> _Required work_
Below are entries. Pull out all lines containing "LibGDX".

-- Dataset content follows --

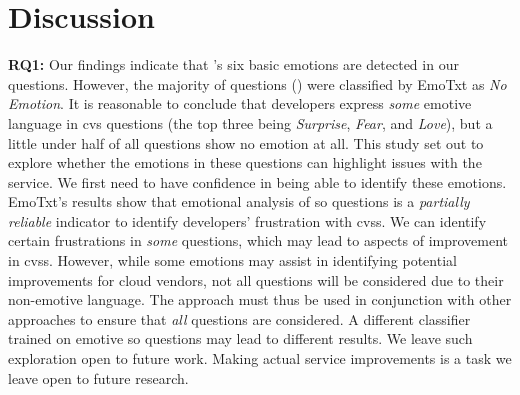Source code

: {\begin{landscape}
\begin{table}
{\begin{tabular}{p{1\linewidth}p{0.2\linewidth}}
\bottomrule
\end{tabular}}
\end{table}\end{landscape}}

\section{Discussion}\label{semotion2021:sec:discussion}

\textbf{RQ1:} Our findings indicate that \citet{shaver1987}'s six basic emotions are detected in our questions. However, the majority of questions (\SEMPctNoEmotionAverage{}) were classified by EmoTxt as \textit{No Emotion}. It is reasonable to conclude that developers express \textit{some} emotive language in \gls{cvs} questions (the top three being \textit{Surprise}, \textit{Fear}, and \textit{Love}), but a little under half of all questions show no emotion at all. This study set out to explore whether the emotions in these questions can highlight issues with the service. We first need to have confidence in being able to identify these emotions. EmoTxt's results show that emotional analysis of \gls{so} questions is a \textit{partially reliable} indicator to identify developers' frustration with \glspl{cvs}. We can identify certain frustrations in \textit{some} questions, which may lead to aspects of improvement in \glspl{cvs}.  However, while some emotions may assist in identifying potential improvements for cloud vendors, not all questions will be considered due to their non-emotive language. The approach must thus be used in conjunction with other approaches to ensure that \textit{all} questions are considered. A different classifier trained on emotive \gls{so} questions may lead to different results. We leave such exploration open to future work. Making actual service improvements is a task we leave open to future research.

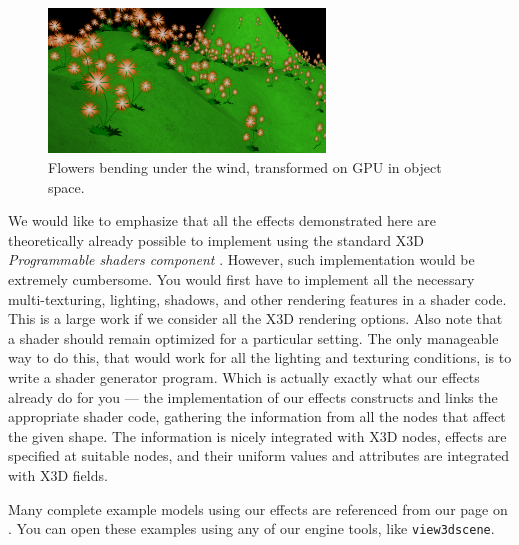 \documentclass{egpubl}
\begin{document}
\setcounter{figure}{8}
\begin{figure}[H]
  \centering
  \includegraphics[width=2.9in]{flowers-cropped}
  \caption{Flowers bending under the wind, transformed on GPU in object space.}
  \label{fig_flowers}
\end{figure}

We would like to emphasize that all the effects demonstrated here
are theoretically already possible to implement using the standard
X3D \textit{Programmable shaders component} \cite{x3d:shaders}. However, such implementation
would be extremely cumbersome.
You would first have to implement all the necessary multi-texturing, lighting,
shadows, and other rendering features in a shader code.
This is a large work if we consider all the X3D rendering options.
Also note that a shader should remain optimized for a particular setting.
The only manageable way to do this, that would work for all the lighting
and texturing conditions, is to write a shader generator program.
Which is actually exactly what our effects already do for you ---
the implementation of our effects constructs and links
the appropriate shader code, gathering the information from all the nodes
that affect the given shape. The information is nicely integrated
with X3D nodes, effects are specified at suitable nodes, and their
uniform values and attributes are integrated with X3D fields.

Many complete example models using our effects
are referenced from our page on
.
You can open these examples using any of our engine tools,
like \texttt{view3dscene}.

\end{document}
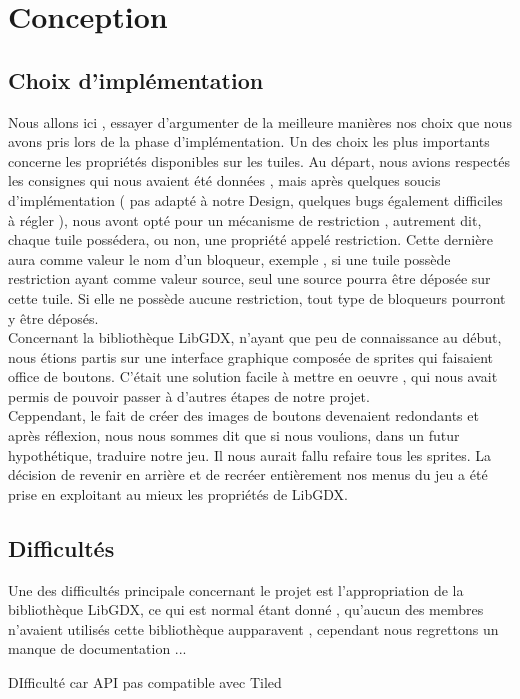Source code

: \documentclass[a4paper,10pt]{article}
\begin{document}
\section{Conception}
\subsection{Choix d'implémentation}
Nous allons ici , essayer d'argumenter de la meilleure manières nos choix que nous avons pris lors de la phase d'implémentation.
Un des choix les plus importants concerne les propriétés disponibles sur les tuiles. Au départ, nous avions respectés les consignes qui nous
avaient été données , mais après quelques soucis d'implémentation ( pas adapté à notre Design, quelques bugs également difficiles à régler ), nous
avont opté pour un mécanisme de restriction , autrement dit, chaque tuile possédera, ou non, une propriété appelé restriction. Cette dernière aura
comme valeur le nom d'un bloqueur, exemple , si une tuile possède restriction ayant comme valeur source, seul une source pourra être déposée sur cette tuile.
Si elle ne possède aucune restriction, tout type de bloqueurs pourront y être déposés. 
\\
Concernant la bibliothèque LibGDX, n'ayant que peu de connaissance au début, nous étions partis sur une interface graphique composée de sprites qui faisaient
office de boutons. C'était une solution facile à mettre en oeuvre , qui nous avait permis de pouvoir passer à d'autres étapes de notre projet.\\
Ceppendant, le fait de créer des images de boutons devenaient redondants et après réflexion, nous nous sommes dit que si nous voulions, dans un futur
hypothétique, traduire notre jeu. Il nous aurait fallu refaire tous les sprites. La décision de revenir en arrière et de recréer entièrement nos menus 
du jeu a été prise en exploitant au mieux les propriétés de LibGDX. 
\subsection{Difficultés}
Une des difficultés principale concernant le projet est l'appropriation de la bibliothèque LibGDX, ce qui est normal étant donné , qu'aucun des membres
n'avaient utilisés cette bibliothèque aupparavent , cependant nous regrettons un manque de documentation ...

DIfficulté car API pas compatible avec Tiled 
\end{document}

-- Dataset content concluded --

> _Result for this exercise_
Concernant la bibliothèque LibGDX, n'ayant que peu de connaissance au début, nous étions partis sur une interface graphique composée de sprites qui faisaient
du jeu a été prise en exploitant au mieux les propriétés de LibGDX. 
Une des difficultés principale concernant le projet est l'appropriation de la bibliothèque LibGDX, ce qui est normal étant donné , qu'aucun des membres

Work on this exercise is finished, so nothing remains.